**AIM OF THE EXERCISE**
Look for "Contactez-nous" in the records below, then copy that line and every line after it, exactly and with nothing added.

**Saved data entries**
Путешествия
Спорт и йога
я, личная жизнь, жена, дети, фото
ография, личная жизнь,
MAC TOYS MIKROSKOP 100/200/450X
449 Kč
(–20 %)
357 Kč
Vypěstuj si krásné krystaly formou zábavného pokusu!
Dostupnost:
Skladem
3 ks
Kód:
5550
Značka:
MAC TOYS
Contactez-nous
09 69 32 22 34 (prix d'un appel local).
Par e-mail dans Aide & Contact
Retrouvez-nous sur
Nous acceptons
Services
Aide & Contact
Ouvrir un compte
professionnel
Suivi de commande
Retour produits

**ANSWER TO THIS TASK**
Contactez-nous
09 69 32 22 34 (prix d'un appel local).
Par e-mail dans Aide & Contact
Retrouvez-nous sur
Nous acceptons
Services
Aide & Contact
Ouvrir un compte
professionnel
Suivi de commande
Retour produits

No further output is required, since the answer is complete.